Copy every line of the listing below word for word, keeping the original order.

***** DATA TO PROCESS

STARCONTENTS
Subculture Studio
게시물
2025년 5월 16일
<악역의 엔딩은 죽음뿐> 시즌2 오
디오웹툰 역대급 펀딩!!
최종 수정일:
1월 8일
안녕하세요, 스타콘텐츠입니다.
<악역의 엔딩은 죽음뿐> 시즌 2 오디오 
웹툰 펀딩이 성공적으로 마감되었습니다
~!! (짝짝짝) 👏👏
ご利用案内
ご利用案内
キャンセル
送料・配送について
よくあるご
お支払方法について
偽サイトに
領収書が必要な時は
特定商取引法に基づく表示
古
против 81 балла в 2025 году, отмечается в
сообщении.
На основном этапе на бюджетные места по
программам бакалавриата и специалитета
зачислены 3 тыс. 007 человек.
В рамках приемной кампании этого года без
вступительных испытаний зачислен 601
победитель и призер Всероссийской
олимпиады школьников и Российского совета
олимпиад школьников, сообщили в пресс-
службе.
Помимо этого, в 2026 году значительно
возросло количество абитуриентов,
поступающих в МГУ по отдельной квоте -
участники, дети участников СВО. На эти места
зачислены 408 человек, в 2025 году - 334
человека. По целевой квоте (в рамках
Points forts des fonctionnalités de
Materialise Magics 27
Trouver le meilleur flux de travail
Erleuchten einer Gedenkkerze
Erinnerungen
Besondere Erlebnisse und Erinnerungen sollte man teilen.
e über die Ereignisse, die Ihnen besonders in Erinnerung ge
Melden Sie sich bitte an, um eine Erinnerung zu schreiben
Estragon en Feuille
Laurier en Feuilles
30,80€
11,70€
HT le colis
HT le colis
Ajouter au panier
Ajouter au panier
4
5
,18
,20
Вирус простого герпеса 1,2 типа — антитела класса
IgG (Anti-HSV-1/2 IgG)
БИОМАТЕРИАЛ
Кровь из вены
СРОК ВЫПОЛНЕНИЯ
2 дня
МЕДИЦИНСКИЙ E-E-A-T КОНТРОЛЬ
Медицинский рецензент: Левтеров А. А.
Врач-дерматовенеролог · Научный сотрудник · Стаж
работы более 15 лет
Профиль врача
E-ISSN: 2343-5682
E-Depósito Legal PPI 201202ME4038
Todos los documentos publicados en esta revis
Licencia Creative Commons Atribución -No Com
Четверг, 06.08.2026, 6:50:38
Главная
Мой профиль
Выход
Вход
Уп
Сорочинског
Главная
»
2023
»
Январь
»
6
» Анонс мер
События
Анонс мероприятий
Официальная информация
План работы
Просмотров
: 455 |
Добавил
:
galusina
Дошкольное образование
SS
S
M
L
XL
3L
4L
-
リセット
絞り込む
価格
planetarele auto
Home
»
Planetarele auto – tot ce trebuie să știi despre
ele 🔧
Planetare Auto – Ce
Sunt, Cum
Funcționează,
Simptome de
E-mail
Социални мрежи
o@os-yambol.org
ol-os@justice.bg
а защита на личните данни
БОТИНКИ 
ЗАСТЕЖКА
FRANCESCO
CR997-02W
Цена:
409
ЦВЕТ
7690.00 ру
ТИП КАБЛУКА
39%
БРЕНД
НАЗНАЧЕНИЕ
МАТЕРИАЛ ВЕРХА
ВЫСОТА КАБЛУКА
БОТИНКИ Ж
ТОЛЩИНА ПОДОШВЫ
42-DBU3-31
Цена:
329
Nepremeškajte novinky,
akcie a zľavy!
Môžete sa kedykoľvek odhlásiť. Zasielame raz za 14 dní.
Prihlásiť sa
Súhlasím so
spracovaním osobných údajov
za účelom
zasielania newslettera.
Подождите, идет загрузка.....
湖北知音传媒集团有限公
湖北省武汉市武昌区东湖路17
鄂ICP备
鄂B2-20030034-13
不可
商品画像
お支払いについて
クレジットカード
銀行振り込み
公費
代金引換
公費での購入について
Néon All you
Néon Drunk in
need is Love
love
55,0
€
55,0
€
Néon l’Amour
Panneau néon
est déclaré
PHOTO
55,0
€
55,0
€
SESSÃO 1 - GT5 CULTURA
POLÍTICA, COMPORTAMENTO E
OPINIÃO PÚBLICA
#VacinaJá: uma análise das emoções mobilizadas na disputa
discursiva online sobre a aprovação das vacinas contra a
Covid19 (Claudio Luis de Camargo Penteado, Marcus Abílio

**********

ANSWER SPACE ▸
STARCONTENTS
Subculture Studio
게시물
2025년 5월 16일
<악역의 엔딩은 죽음뿐> 시즌2 오
디오웹툰 역대급 펀딩!!
최종 수정일:
1월 8일
안녕하세요, 스타콘텐츠입니다.
<악역의 엔딩은 죽음뿐> 시즌 2 오디오 
웹툰 펀딩이 성공적으로 마감되었습니다
~!! (짝짝짝) 👏👏
ご利用案内
ご利用案内
キャンセル
送料・配送について
よくあるご
お支払方法について
偽サイトに
領収書が必要な時は
特定商取引法に基づく表示
古
против 81 балла в 2025 году, отмечается в
сообщении.
На основном этапе на бюджетные места по
программам бакалавриата и специалитета
зачислены 3 тыс. 007 человек.
В рамках приемной кампании этого года без
вступительных испытаний зачислен 601
победитель и призер Всероссийской
олимпиады школьников и Российского совета
олимпиад школьников, сообщили в пресс-
службе.
Помимо этого, в 2026 году значительно
возросло количество абитуриентов,
поступающих в МГУ по отдельной квоте -
участники, дети участников СВО. На эти места
зачислены 408 человек, в 2025 году - 334
человека. По целевой квоте (в рамках
Points forts des fonctionnalités de
Materialise Magics 27
Trouver le meilleur flux de travail
Erleuchten einer Gedenkkerze
Erinnerungen
Besondere Erlebnisse und Erinnerungen sollte man teilen.
e über die Ereignisse, die Ihnen besonders in Erinnerung ge
Melden Sie sich bitte an, um eine Erinnerung zu schreiben
Estragon en Feuille
Laurier en Feuilles
30,80€
11,70€
HT le colis
HT le colis
Ajouter au panier
Ajouter au panier
4
5
,18
,20
Вирус простого герпеса 1,2 типа — антитела класса
IgG (Anti-HSV-1/2 IgG)
БИОМАТЕРИАЛ
Кровь из вены
СРОК ВЫПОЛНЕНИЯ
2 дня
МЕДИЦИНСКИЙ E-E-A-T КОНТРОЛЬ
Медицинский рецензент: Левтеров А. А.
Врач-дерматовенеролог · Научный сотрудник · Стаж
работы более 15 лет
Профиль врача
E-ISSN: 2343-5682
E-Depósito Legal PPI 201202ME4038
Todos los documentos publicados en esta revis
Licencia Creative Commons Atribución -No Com
Четверг, 06.08.2026, 6:50:38
Главная
Мой профиль
Выход
Вход
Уп
Сорочинског
Главная
»
2023
»
Январь
»
6
» Анонс мер
События
Анонс мероприятий
Официальная информация
План работы
Просмотров
: 455 |
Добавил
:
galusina
Дошкольное образование
SS
S
M
L
XL
3L
4L
-
リセット
絞り込む
価格
planetarele auto
Home
»
Planetarele auto – tot ce trebuie să știi despre
ele 🔧
Planetare Auto – Ce
Sunt, Cum
Funcționează,
Simptome de
E-mail
Социални мрежи
o@os-yambol.org
ol-os@justice.bg
а защита на личните данни
БОТИНКИ 
ЗАСТЕЖКА
FRANCESCO
CR997-02W
Цена:
409
ЦВЕТ
7690.00 ру
ТИП КАБЛУКА
39%
БРЕНД
НАЗНАЧЕНИЕ
МАТЕРИАЛ ВЕРХА
ВЫСОТА КАБЛУКА
БОТИНКИ Ж
ТОЛЩИНА ПОДОШВЫ
42-DBU3-31
Цена:
329
Nepremeškajte novinky,
akcie a zľavy!
Môžete sa kedykoľvek odhlásiť. Zasielame raz za 14 dní.
Prihlásiť sa
Súhlasím so
spracovaním osobných údajov
za účelom
zasielania newslettera.
Подождите, идет загрузка.....
湖北知音传媒集团有限公
湖北省武汉市武昌区东湖路17
鄂ICP备
鄂B2-20030034-13
不可
商品画像
お支払いについて
クレジットカード
銀行振り込み
公費
代金引換
公費での購入について
Néon All you
Néon Drunk in
need is Love
love
55,0
€
55,0
€
Néon l’Amour
Panneau néon
est déclaré
PHOTO
55,0
€
55,0
€
SESSÃO 1 - GT5 CULTURA
POLÍTICA, COMPORTAMENTO E
OPINIÃO PÚBLICA
#VacinaJá: uma análise das emoções mobilizadas na disputa
discursiva online sobre a aprovação das vacinas contra a
Covid19 (Claudio Luis de Camargo Penteado, Marcus Abílio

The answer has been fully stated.